Constituição prevê entrada forçada de agente de saúde em imóveis, diz professor
A possibilidade de entrada forçada de agentes em residências é prevista na Constituição brasileira, desde que em casos de perigo público ou flagrante criminal. Medida provisória (MP) publicada hoje (1º) pelo governo permite o ingresso de agentes de endemia em imóveis públicos e particulares abandonados ou em locais onde o proprietário não esteja para garantir o acesso.

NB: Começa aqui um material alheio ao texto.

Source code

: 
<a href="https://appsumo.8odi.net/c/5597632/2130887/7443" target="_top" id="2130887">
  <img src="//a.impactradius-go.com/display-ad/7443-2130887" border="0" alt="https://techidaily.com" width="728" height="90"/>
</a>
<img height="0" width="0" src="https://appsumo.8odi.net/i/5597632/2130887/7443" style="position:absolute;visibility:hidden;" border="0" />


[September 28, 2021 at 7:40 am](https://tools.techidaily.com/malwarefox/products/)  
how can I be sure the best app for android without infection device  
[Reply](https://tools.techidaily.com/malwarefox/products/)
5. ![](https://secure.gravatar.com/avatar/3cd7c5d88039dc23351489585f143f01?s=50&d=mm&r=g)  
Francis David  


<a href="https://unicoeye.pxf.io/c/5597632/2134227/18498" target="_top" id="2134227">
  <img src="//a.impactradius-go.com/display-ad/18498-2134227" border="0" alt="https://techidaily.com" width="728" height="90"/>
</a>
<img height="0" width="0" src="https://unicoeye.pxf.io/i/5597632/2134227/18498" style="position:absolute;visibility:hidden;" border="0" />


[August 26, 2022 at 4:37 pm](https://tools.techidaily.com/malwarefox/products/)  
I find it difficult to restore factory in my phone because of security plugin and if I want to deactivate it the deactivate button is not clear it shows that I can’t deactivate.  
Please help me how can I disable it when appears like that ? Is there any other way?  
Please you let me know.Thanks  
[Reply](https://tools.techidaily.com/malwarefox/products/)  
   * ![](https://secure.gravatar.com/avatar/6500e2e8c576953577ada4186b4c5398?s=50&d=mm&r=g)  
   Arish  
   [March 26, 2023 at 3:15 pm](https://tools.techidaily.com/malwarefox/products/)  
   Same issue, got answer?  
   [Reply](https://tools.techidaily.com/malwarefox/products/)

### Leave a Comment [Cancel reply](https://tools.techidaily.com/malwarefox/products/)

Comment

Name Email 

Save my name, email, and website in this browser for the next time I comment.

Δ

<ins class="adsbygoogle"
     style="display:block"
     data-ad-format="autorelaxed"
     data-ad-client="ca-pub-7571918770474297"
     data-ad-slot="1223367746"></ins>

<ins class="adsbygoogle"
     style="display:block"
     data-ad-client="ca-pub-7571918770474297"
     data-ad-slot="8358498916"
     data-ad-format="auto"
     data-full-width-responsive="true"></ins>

“A Constituição protege a inviolabilidade do domicílio. A casa é o asilo inviolável do homem – esse é o termo que consta em nossa Constituição. Ninguém pode entrar na casa de ninguém sem a autorização dessa pessoa. Mas a própria Constituição permite exceções, como casos de perigo público ou flagrantes criminais. Imagine se há uma perseguição e o ladrão entra em uma casa. É claro que o agente pode entrar sem autorização”, explica o coordenador do Núcleo de Pesquisa em Direito Sanitário da Universidade de São Paulo (USP), Fernando Aith.
Em entrevista à Agência Brasil, o professor da Faculdade de Medicina da USP lembrou que a discussão acerca do tema no contexto da saúde pública é antiga. Em 2002, o próprio Aith integrou um grupo de especialistas que sugeriram a aprovação de leis mais específicas para regulamentar a entrada forçada de agentes de endemia em imóveis. Na época, o país enfrentava apenas surtos de dengue e não havia ainda a presença dos vírus Chikungunya e Zika.
“Não dá para os agentes saírem invadindo casa assim, a torto e a direito, sem nenhum cuidado. Tem que ser uma coisa regulamentada, preferencialmente por lei. A gente propôs ao governo federal a criação de uma lei nacional em vigilância em saúde com um capítulo específico sobre emergência em saúde pública, que é o caso de hoje com o Zika. Só esse tipo de situação autorizaria o ingresso forçado em uma residência.”
Aith lembrou que a MP publicada hoje prevê o ingresso forçado de agentes de endemia apenas em casos de imóveis abandonados ou em residências onde o proprietário não é encontrado. Uma outra situação, segundo ele, não foi tratada no texto: a de recusa por parte do morador. De acordo com o especialista, essa possibilidade também se encaixa no contexto de perigo público previsto na Constituição brasileira.
“Isso poderia ter ficado mais claro na MP, que errou ao não tratar essa questão expressamente. A entrada forçada, em casos de recusa, já acontece em alguns municípios via polícia ou por via judicial. Mas, na minha avaliação, é uma burocracia inútil ter que entrar na Justiça para isso. Por que não deixar o agente de endemia entrar? Há casos em que a visita é agendada, tudo direitinho, e o sujeito ainda assim não deixa.”
O professor ressaltou que também seria possível aplicar a cobrança de multa em casos de negativa de ingresso do agente de endemia, já que a situação caracterizaria infração sanitária prevista na Lei 6437/77, que determina punição para a não obediência de determinação de uma autoridade sanitária.
“Se fica comprovada que a recusa do morador está fazendo com que a epidemia cresça ou não diminua no bairro, isso também pode ser caracterizado como crime de auxiliar na propagação de uma doença”, afirma. “De uma forma ou de outra, daria para o Estado ser um pouquinho mais ativo nessa questão. Mas isso não combina com a lógica da epidemiologia, que segue a linha do consenso e da adesão. A força, nesse caso, é o último recurso e o ingresso forçado é uma via de exceção.”